Task brief |
Type out the lines below exactly, pictures excluded.

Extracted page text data

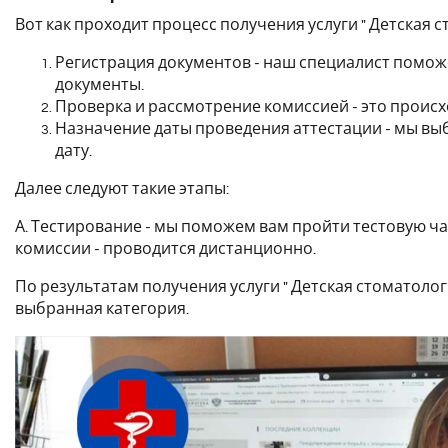
Вот как проходит процесс получения услуги " Детская с
Регистрация документов - наш специалист помо
документы.
Проверка и рассмотрение комиссией - это происх
Назначение даты проведения аттестации - мы в
дату.
Далее следуют такие этапы:
А. Тестирование - мы поможем вам пройти тестовую ча
комиссии - проводится дистанционно.
По результатам получения услуги " Детская стоматолог
выбранная категория.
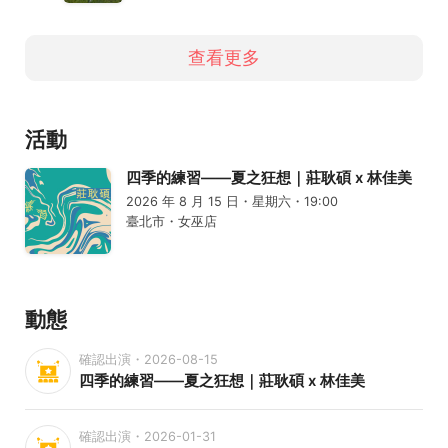
查看更多
活動
四季的練習——夏之狂想｜莊耿碩 x 林佳美
2026 年 8 月 15 日・星期六・19:00
臺北市・女巫店
動態
確認出演・2026-08-15
四季的練習——夏之狂想｜莊耿碩 x 林佳美
確認出演・2026-01-31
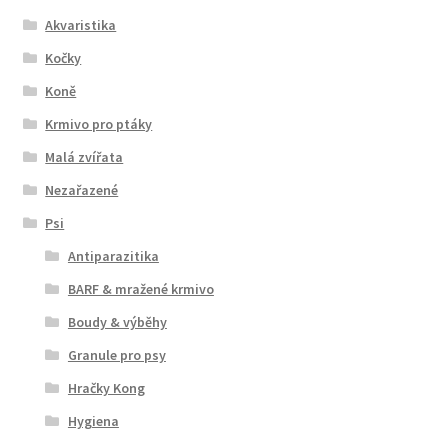
Akvaristika
Kočky
Koně
Krmivo pro ptáky
Malá zvířata
Nezařazené
Psi
Antiparazitika
BARF & mražené krmivo
Boudy & výběhy
Granule pro psy
Hračky Kong
Hygiena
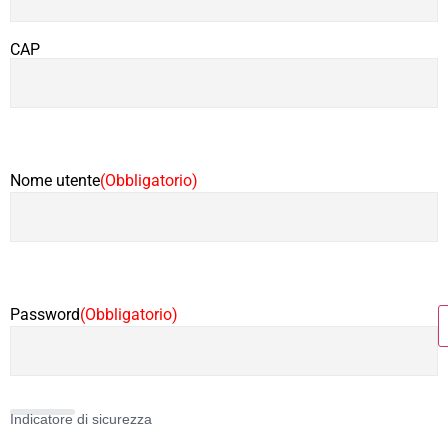
CAP
Nome utente
(Obbligatorio)
Password
(Obbligatorio)
Indicatore di sicurezza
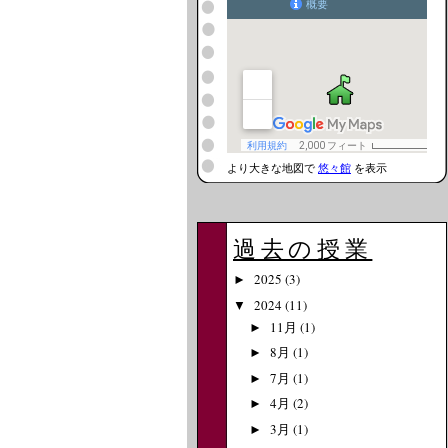
より大きな地図で
悠々館
を表示
過去の授業
2025
(3)
►
2024
(11)
▼
11月
(1)
►
8月
(1)
►
7月
(1)
►
4月
(2)
►
3月
(1)
►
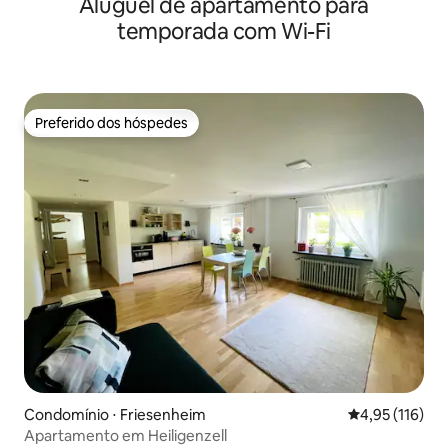
Aluguel de apartamento para
temporada com Wi-Fi
Preferido dos hóspedes
Preferido dos hóspedes
Condomínio ⋅ Friesenheim
4,95 de uma av
4,95 (116)
Apartamento em Heiligenzell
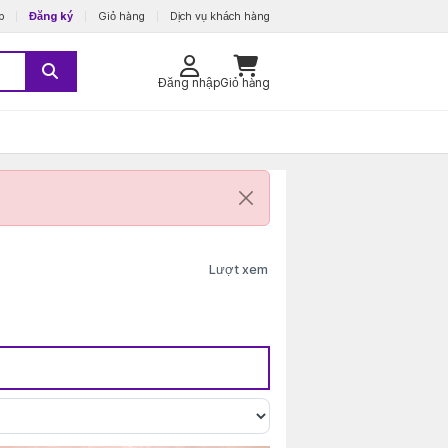
p
Đăng ký
Giỏ hàng
Dịch vụ khách hàng
Đăng nhập
Giỏ hàng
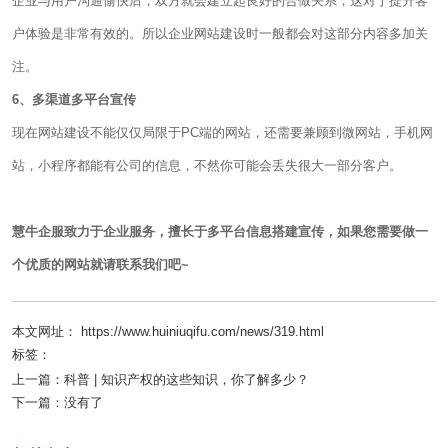
企业与用户沟通愉快后，双方就会建立起良好的合做关系，这对于提升客
户体验是非常有效的。所以企业网站建设时一般都会对这部分内容多加关
注。
6、多渠道多平台宣传
现在网站建设不能仅仅局限于PC端的网站，还需要兼顾到微网站，手机网
站，小程序都能有公司的信息，不然你可能会丢失很大一部分客户。
慧牛企服致力于企业服务，擅长于多平台信息搭建宣传，如果您需要做一
个优质的网站就请联系我们吧~
本文网址： https://www.huiniuqifu.com/news/319.html
标签：
上一篇：
科普 | 知识产权的这些知识，你了解多少？
下一篇：
没有了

Exercise answer |
Вот как проходит процесс получения услуги " Детская с
Регистрация документов - наш специалист помо
документы.
Проверка и рассмотрение комиссией - это происх
Назначение даты проведения аттестации - мы в
дату.
Далее следуют такие этапы:
А. Тестирование - мы поможем вам пройти тестовую ча
комиссии - проводится дистанционно.
По результатам получения услуги " Детская стоматолог
выбранная категория.
查看更多
活動
四季的練習——夏之狂想｜莊耿碩 x 林佳美
2026 年 8 月 15 日・星期六・19:00
臺北市・女巫店
動態
確認出演・2026-08-15
四季的練習——夏之狂想｜莊耿碩 x 林佳美
確認出演・2026-01-31
Akvaristika
Kočky
Koně
Krmivo pro ptáky
Malá zvířata
Nezařazené
Psi
Antiparazitika
BARF & mražené krmivo
Boudy & výběhy
Granule pro psy
Hračky Kong
Hygiena
CAP
Nome utente
(Obbligatorio)
Password
(Obbligatorio)
Indicatore di sicurezza
より大きな地図で
悠々館
を表示
過去の授業
2025
(3)
►
2024
(11)
▼
11月
(1)
►
8月
(1)
►
7月
(1)
►
4月
(2)
►
3月
(1)
►
Aluguel de apartamento para
temporada com Wi-Fi
Preferido dos hóspedes
Preferido dos hóspedes
Condomínio ⋅ Friesenheim
4,95 de uma av
4,95 (116)
Apartamento em Heiligenzell
p
Đăng ký
Giỏ hàng
Dịch vụ khách hàng
Đăng nhập
Giỏ hàng
企业与用户沟通愉快后，双方就会建立起良好的合做关系，这对于提升客
户体验是非常有效的。所以企业网站建设时一般都会对这部分内容多加关
注。
6、多渠道多平台宣传
现在网站建设不能仅仅局限于PC端的网站，还需要兼顾到微网站，手机网
站，小程序都能有公司的信息，不然你可能会丢失很大一部分客户。
慧牛企服致力于企业服务，擅长于多平台信息搭建宣传，如果您需要做一
个优质的网站就请联系我们吧~
本文网址： https://www.huiniuqifu.com/news/319.html
标签：
上一篇：
科普 | 知识产权的这些知识，你了解多少？
下一篇：
没有了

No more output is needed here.